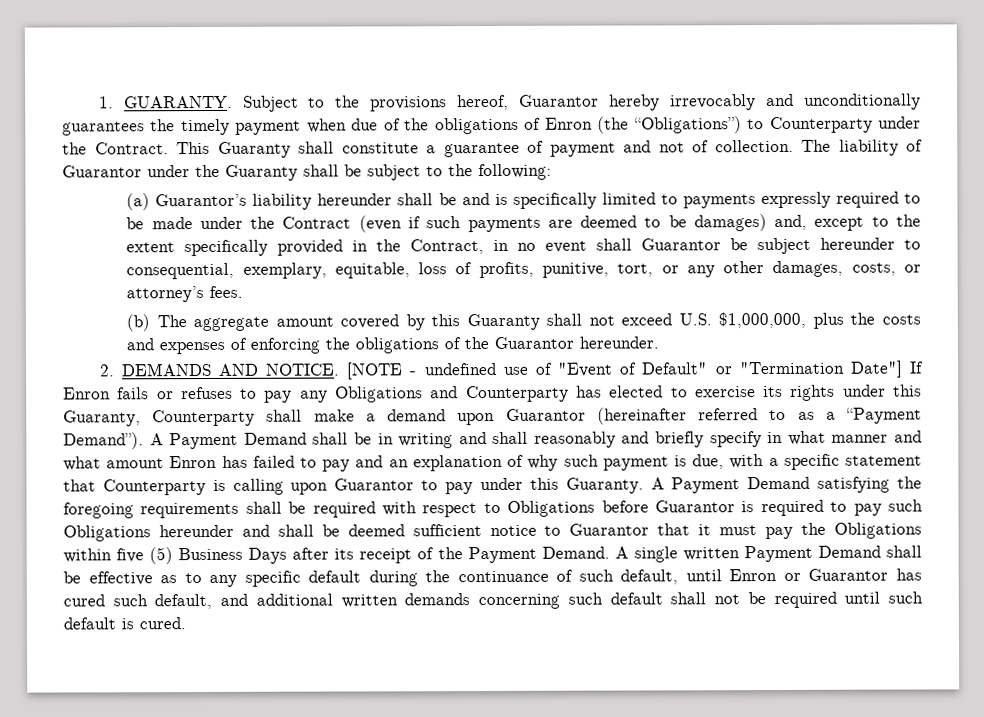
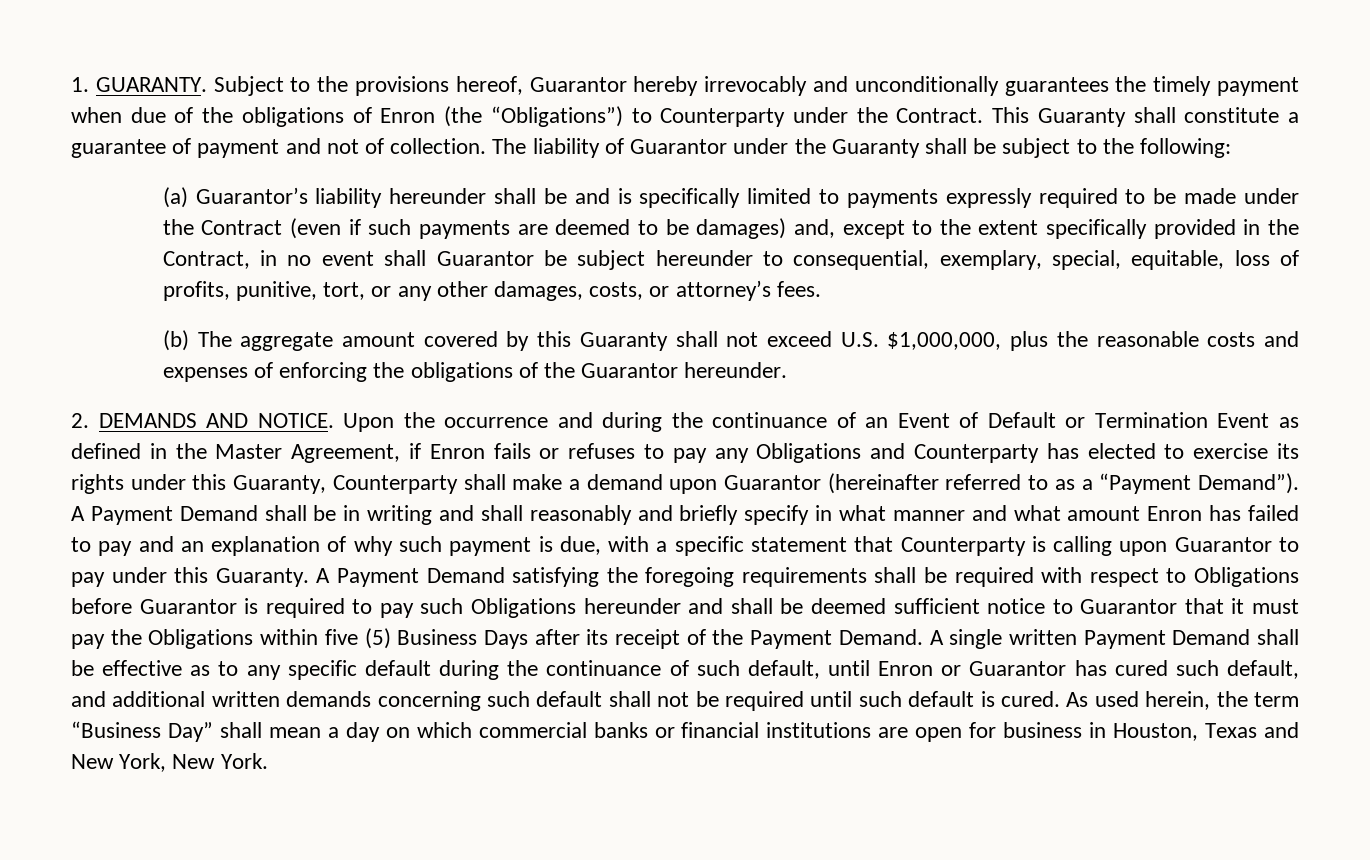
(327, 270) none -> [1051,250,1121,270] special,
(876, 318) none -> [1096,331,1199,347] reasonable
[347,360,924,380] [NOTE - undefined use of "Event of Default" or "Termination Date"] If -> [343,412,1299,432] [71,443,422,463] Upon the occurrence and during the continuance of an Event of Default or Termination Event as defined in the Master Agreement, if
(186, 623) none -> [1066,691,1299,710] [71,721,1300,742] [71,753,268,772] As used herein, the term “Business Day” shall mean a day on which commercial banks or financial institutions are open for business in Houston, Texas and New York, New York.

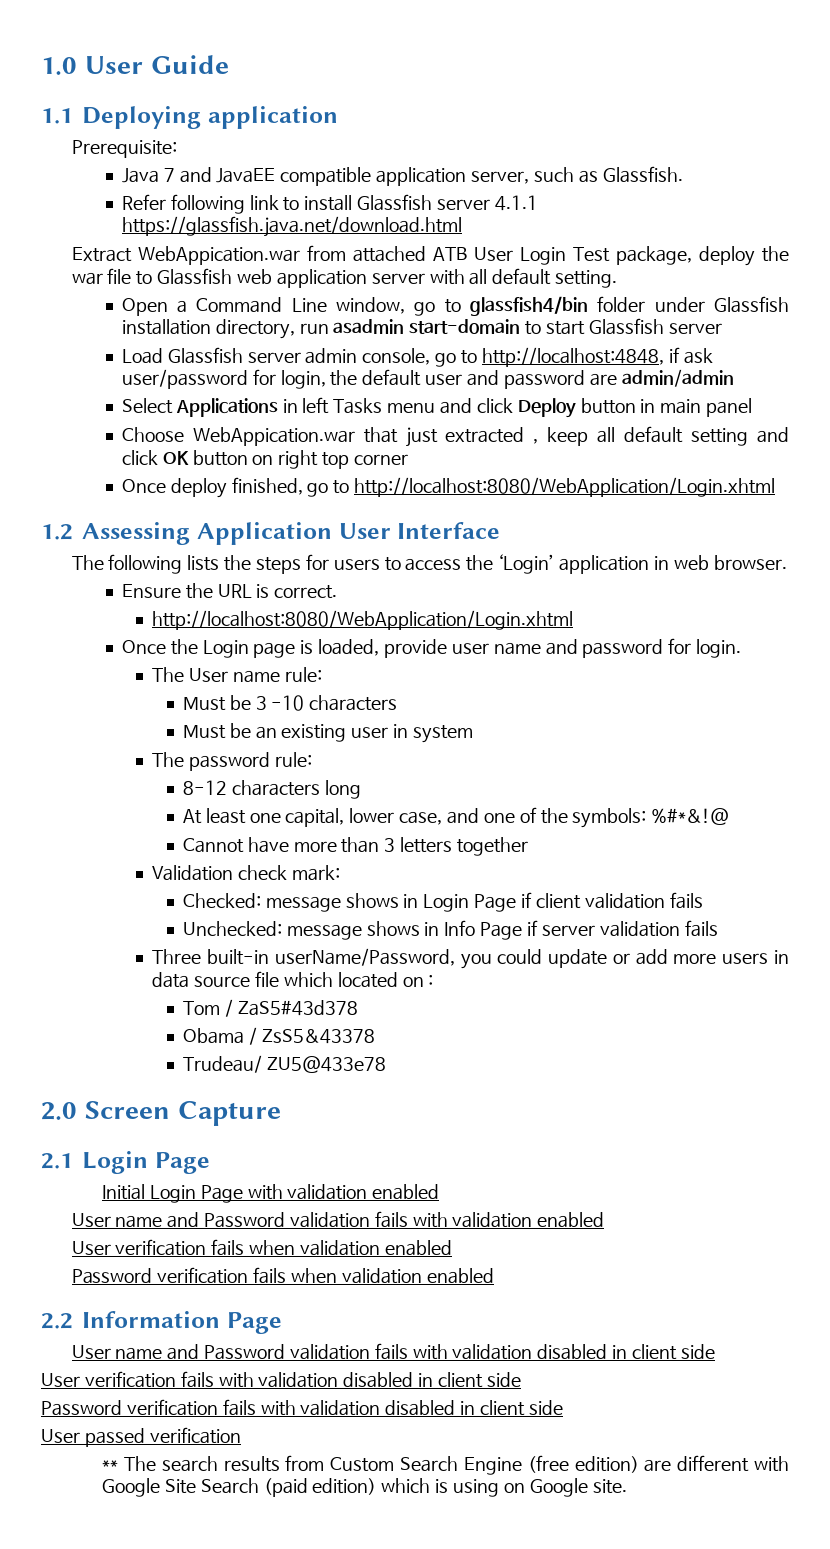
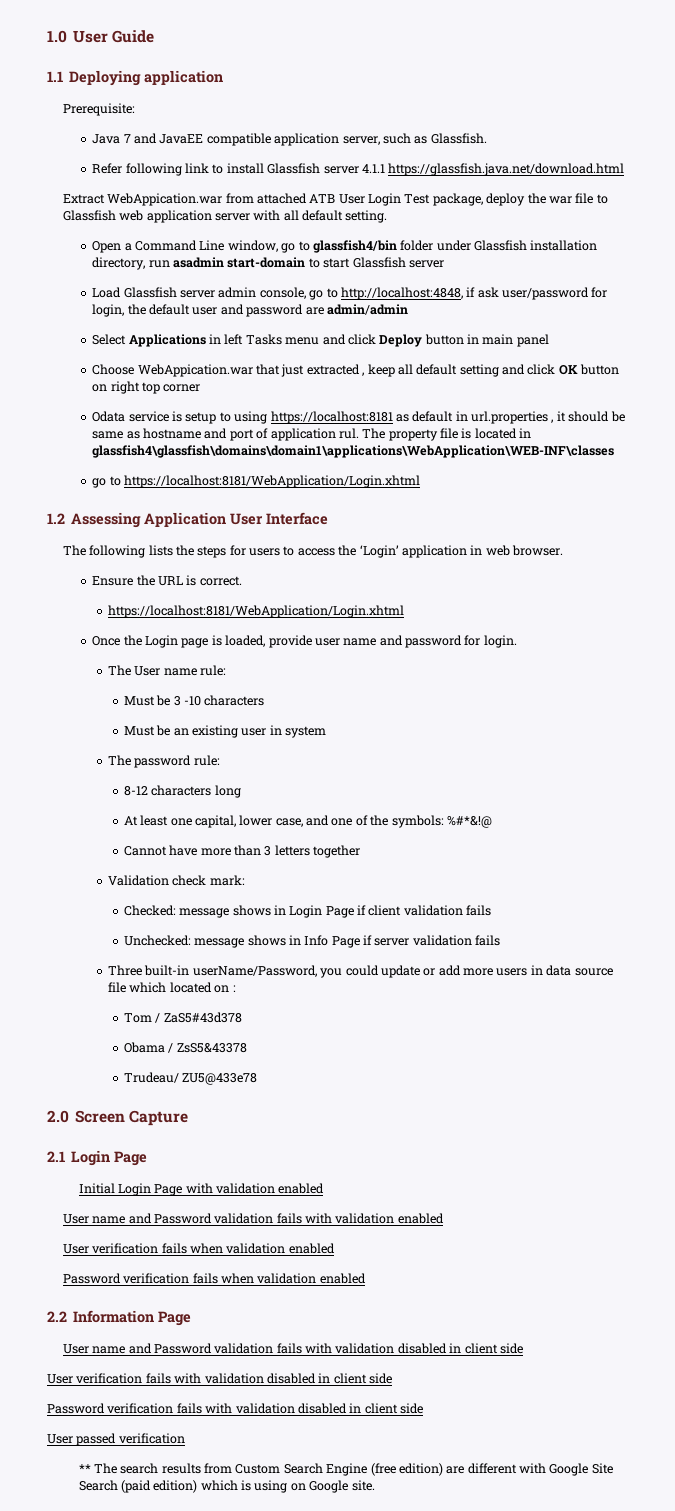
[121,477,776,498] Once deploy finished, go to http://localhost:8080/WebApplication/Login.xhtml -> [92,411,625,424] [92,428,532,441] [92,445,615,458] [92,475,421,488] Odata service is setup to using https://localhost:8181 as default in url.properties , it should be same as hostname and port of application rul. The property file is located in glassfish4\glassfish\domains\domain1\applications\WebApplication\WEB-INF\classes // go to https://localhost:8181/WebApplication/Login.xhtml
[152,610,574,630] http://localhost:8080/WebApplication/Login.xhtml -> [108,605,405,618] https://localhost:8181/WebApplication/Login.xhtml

#####

Provide the number of lines in these entries that hold the word "none", without any accompanying text.

3